**TASK**. In the entries below, every line with the string "conversazioni" is to be reported.

Stored entries:
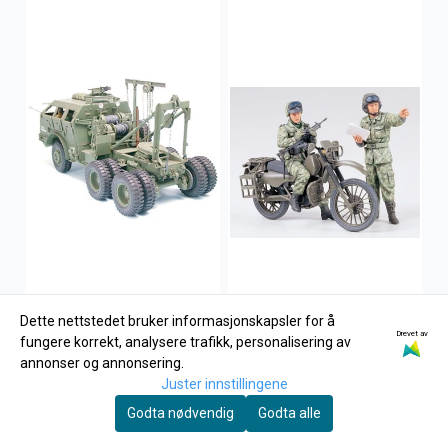
Dette nettstedet bruker informasjonskapsler for å
Drevet av
fungere korrekt, analysere trafikk, personalisering av
annonser og annonsering.
Juster innstillingene
Tamiya
Godta nødvendig
Godta alle
Tamiya 1:35 - U.S. M26
Tamiya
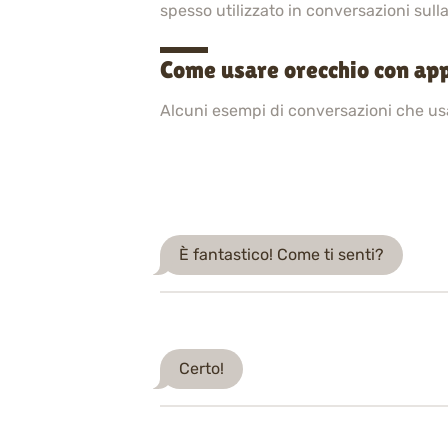
spesso utilizzato in conversazioni sulla s
Come usare orecchio con app
Alcuni esempi di conversazioni che u
È fantastico! Come ti senti?
Certo!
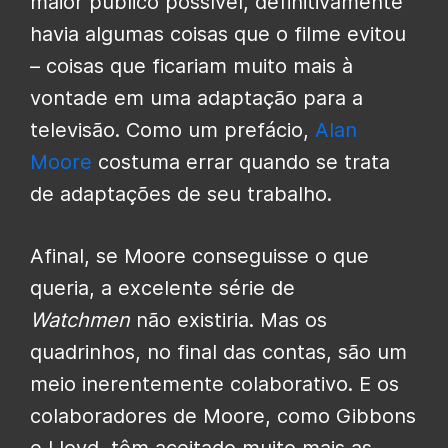
maior público possível, definitivamente
havia algumas coisas que o filme evitou
– coisas que ficariam muito mais à
vontade em uma adaptação para a
televisão. Como um prefácio,
Alan
Moore
costuma errar quando se trata
de adaptações de seu trabalho.
Afinal, se Moore conseguisse o que
queria, a excelente série de
Watchmen
não existiria. Mas os
quadrinhos, no final das contas, são um
meio inerentemente colaborativo. E os
colaboradores de Moore, como Gibbons
e Lloyd, têm aceitado muito mais as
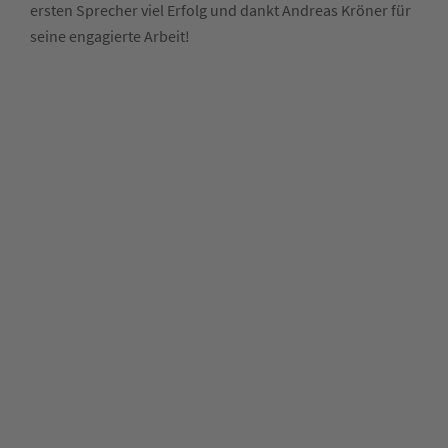
ersten Sprecher viel Erfolg und dankt Andreas Kröner für
seine engagierte Arbeit!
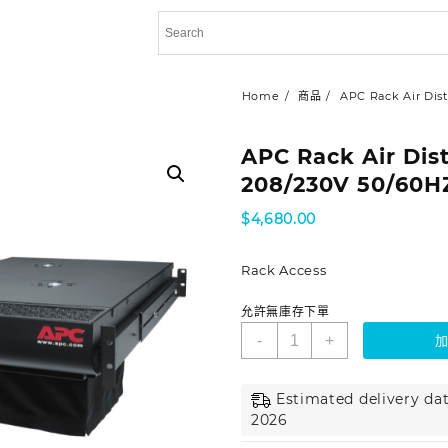
Home
商品
APC Rack Air Dis
APC Rack Air Dist
208/230V 50/60H
$
4,680.00
Rack Access
允許無庫存下單
-
+
Estimated delivery dat
2026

**RESULT OF THIS EXERCISE**.
spesso utilizzato in conversazioni sulla s
Alcuni esempi di conversazioni che u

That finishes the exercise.